_提供データ_
⟨

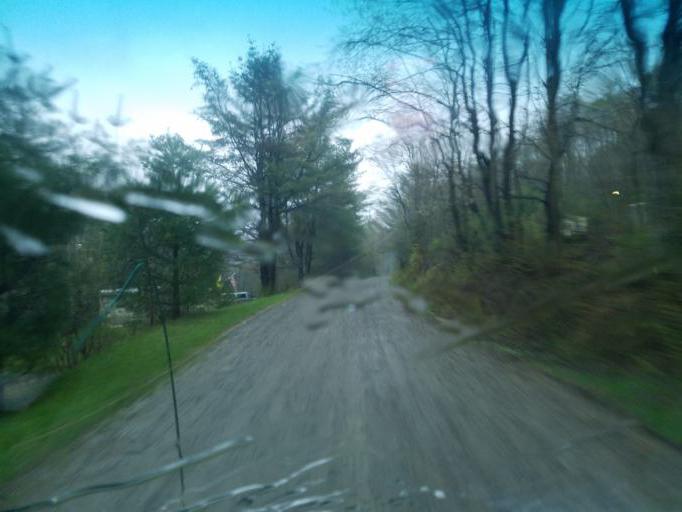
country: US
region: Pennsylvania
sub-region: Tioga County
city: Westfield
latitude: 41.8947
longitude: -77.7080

⟩
⟨

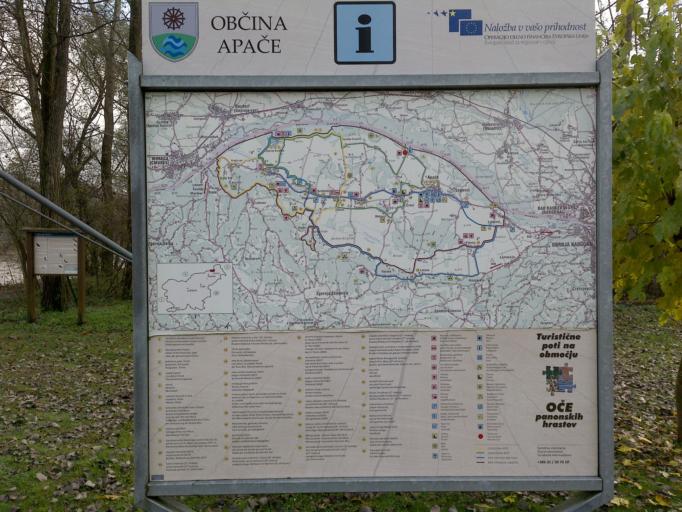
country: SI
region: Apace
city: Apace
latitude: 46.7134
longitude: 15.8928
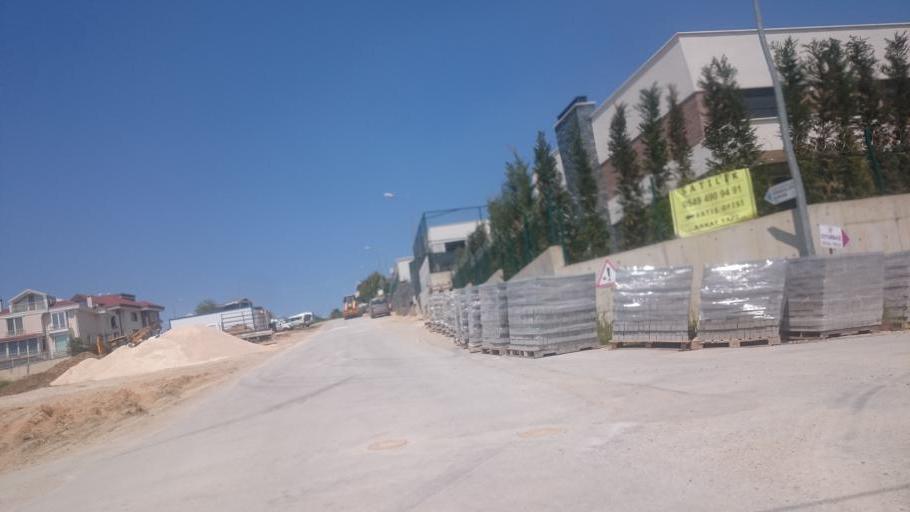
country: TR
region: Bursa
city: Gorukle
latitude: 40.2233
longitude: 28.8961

⟩

_課題_
上のデータのうち、「country: SI」を含む行に始まり「longitude: 28.8961」を含む行で終わる部分を、両端の行も含めてそのまま引用せよ。画像は答えに入れないこと。

_解答_
country: SI
region: Apace
city: Apace
latitude: 46.7134
longitude: 15.8928
country: TR
region: Bursa
city: Gorukle
latitude: 40.2233
longitude: 28.8961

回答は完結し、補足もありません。